Pentagon Taps Four Contractors to Build 8,000 Ventilators

Pentagon Taps Four Contractors to Build 8,000 Ventilators

(Bloomberg) -- The Pentagon’s logistics agency has modified an existing contract and will spend $84.4 million to buy 8,000 ventilators from four vendors, with delivery of an initial 1,400 by early May.

The companies tapped to make the devices are Zoll Medical Corp., Combat Medical Systems LLC, Hamilton Medical Inc., and VyAire Medical Inc., according to a Defense Logistics Agency spokesman.

“This will be a time-phased delivery over the next several months and we expect orders to begin shipment within the next few days” with delivery locations to be determined by the Federal Emergency Management Agency, spokesman Air Force Lt. Col. Mike Andrews said in a statement.

Projected shortages in ventilators have made the crucial life-saving equipment a central focus of U.S. efforts to cope with and manage response to the Covid-19 crisis. New York Governor Andrew Cuomo said the state would need 140,000 hospital beds and 30,000 ventilators to prepare for the peak of the coronavirus outbreak.
□ □ □ □ □
**What to produce:** According to the article on the Pentagon's ventilator purchase, how many ventilators are to be delivered first, by early May?

[Lens distortion estimation data]
□ □ □ □ □
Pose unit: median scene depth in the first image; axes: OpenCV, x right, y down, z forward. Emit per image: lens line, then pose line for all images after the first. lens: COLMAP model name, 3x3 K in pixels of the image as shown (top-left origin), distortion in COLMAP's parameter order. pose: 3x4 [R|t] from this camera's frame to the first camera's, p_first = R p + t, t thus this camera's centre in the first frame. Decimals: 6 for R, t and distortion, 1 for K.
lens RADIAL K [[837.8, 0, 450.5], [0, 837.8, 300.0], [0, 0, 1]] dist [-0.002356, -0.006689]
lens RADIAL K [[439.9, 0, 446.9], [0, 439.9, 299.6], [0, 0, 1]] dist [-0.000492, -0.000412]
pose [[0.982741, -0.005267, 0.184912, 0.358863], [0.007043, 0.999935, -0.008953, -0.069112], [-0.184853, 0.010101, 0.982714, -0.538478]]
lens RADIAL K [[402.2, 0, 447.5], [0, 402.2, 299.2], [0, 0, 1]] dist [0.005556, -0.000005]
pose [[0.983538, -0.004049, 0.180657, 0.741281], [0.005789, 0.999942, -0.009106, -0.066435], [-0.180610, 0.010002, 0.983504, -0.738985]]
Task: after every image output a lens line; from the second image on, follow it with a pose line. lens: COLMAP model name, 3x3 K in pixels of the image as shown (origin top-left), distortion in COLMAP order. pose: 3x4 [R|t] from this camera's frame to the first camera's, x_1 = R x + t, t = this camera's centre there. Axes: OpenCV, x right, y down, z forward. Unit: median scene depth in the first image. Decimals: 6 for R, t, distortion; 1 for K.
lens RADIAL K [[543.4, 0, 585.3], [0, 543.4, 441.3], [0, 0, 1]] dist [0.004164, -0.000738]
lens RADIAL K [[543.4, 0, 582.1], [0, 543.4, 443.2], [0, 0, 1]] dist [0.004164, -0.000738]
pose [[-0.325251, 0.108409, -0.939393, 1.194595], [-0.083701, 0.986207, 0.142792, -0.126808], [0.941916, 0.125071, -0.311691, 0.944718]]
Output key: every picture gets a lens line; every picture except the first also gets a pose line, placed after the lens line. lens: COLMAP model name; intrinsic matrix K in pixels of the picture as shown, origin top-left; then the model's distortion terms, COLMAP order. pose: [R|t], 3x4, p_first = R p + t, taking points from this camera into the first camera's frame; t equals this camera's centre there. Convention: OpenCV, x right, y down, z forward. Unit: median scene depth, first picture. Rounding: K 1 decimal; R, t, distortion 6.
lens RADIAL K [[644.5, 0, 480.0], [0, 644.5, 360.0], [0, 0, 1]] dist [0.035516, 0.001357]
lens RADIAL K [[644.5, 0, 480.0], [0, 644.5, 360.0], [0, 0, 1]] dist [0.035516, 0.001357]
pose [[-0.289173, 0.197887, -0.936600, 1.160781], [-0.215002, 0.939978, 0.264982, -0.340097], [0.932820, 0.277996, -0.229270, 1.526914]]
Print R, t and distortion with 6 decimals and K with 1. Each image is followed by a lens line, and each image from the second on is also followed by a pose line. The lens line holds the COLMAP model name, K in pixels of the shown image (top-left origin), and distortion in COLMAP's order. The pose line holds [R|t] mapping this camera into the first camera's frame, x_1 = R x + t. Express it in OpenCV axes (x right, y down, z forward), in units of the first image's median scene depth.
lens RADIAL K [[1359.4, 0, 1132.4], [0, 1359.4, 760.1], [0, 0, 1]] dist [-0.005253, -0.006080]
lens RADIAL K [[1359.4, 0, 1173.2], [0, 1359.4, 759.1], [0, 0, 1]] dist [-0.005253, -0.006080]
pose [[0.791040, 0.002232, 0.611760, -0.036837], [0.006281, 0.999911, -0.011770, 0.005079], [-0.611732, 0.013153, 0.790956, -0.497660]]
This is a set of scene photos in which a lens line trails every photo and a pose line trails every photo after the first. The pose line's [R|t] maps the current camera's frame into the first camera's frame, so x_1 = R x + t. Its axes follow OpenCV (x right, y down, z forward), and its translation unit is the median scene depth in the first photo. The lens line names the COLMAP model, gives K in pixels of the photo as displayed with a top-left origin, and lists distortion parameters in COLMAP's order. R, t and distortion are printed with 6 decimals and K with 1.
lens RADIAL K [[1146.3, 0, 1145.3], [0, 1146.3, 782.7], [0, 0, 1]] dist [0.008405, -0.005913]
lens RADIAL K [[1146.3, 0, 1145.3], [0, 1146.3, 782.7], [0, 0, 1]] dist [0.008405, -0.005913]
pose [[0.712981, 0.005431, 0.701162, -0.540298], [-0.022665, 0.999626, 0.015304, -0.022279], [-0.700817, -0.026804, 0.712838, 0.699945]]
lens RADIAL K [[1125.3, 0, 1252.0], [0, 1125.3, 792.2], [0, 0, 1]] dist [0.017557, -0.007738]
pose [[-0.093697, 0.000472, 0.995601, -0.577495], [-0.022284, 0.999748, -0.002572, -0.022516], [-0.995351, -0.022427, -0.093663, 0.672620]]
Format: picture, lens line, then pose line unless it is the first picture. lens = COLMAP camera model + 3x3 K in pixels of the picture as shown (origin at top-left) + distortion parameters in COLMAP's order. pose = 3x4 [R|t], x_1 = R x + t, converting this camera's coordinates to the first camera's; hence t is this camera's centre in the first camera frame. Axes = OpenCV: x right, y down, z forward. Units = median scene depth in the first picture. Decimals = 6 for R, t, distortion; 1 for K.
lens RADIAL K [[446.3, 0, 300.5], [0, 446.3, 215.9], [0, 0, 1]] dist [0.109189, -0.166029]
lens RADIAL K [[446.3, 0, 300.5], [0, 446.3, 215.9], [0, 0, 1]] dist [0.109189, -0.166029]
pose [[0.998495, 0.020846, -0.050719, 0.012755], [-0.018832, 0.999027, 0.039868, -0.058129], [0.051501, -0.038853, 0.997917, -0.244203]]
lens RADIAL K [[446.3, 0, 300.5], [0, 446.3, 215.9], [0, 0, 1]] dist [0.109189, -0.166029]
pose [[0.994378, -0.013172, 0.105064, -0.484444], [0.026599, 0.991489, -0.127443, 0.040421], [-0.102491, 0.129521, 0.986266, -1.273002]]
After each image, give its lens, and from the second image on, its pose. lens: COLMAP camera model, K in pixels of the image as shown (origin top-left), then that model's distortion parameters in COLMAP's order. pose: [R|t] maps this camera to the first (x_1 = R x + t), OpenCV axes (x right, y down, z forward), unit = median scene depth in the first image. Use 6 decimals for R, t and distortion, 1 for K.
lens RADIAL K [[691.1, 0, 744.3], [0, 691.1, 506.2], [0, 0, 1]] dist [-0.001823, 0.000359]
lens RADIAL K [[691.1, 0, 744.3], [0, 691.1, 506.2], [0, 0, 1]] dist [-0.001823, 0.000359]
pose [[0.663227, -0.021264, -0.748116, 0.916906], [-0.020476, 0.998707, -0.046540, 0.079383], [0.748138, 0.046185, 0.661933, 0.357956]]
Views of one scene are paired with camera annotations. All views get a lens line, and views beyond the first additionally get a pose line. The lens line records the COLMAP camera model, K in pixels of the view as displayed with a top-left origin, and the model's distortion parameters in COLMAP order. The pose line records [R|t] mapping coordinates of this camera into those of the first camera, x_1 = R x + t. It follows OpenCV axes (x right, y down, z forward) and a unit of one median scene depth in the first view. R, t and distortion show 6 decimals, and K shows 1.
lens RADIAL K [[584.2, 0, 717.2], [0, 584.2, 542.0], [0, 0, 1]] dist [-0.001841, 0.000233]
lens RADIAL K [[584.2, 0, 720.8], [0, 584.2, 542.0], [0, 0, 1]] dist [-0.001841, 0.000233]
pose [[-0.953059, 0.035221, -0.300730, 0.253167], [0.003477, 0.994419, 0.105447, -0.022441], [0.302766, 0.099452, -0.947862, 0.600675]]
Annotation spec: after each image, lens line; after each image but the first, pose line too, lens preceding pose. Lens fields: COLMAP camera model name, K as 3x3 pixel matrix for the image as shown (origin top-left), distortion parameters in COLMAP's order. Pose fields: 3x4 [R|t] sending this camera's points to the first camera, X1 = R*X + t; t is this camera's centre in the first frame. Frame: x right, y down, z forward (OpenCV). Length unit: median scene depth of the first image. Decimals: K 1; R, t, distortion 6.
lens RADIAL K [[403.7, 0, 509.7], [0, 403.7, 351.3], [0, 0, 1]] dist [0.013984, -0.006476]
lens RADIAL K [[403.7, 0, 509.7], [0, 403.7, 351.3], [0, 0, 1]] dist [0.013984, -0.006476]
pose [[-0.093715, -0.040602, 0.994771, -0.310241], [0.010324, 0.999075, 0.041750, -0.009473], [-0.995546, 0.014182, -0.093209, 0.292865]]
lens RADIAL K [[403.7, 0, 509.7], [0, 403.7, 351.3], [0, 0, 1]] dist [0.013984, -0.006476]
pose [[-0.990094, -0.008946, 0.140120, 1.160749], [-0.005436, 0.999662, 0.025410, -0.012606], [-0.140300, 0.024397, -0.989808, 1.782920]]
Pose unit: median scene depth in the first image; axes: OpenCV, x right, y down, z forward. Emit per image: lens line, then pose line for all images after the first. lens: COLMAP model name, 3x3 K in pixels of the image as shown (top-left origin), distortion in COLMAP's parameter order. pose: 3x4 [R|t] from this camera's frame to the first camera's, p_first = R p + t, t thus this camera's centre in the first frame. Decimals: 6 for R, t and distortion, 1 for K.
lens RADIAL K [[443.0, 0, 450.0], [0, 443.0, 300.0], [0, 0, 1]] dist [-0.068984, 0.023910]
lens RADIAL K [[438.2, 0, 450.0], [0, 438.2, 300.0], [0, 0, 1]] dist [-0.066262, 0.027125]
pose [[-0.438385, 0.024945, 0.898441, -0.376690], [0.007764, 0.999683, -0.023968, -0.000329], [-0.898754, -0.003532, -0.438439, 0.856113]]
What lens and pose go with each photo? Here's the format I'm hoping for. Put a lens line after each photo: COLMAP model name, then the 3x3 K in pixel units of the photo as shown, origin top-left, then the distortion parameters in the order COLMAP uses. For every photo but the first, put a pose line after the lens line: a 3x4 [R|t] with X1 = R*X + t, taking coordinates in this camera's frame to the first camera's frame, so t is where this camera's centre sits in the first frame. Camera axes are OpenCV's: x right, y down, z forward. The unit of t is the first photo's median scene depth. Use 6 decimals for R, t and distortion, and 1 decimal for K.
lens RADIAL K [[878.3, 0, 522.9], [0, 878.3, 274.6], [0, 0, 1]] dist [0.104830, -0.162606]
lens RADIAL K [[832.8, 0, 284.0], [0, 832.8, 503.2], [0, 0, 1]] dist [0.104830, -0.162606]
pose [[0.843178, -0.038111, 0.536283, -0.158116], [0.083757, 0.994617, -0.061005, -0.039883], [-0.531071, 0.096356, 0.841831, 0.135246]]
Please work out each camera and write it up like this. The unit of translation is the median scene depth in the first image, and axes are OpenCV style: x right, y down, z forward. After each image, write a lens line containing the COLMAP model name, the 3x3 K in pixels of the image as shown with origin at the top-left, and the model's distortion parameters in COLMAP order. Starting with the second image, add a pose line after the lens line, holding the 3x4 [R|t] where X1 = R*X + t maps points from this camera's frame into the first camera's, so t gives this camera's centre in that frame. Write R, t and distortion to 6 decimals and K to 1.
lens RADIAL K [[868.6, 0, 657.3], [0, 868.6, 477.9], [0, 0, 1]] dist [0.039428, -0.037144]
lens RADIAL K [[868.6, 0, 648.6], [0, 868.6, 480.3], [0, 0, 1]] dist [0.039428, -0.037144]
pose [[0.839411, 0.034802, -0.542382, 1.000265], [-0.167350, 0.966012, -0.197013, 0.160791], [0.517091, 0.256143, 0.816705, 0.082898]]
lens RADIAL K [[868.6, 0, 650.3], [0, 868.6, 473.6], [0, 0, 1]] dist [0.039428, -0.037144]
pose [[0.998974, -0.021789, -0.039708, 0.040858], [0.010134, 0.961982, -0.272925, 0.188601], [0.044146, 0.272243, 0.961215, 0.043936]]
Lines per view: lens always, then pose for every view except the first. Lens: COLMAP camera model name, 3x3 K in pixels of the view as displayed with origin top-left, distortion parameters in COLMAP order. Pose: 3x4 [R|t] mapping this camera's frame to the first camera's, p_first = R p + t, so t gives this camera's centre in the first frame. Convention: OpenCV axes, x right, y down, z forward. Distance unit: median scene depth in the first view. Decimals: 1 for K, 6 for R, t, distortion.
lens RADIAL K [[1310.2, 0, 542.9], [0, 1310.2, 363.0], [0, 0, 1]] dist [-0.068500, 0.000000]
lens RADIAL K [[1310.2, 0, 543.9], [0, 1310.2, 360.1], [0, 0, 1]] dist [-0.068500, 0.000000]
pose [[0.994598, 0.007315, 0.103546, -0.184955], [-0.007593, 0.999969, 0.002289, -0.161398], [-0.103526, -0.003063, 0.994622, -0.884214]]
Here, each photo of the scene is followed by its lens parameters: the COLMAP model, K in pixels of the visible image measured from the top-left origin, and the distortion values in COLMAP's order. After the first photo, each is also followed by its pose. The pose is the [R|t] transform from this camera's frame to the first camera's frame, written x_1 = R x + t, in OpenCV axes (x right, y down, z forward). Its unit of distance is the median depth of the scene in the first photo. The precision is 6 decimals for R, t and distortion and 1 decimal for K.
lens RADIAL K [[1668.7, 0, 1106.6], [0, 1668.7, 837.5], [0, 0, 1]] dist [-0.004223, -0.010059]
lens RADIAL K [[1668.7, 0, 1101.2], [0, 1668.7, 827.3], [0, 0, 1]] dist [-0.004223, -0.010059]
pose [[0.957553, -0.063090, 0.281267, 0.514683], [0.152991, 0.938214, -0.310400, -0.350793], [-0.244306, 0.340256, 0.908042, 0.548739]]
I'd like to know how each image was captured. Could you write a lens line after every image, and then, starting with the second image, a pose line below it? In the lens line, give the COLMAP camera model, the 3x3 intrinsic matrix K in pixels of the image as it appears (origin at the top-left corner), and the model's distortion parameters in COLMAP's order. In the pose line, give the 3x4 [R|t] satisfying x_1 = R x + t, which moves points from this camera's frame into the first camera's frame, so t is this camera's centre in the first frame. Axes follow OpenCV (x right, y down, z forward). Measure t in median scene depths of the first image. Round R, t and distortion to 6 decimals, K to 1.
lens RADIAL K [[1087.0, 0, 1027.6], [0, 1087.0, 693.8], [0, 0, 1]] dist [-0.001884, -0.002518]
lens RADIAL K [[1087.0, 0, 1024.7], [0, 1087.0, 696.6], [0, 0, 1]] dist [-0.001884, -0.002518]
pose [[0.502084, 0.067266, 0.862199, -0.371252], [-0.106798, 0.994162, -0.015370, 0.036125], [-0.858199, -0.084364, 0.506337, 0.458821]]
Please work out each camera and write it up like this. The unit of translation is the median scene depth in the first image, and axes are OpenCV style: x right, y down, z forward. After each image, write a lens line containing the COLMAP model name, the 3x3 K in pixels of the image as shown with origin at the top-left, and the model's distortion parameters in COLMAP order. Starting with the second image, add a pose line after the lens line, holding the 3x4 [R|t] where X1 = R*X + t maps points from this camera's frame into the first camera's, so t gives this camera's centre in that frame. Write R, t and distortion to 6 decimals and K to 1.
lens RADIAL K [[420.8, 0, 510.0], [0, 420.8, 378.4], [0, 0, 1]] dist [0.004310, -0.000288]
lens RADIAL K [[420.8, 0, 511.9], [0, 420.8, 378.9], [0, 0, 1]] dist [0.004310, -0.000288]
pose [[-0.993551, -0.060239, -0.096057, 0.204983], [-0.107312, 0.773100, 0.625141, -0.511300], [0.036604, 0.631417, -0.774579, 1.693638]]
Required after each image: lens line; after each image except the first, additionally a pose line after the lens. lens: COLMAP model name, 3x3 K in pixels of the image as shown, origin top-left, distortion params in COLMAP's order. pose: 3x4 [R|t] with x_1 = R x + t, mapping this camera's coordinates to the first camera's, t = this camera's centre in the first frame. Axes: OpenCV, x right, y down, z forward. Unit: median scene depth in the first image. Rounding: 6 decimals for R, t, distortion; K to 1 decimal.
□ □ □ □ □
**Output of the task:** An initial 1,400 ventilators.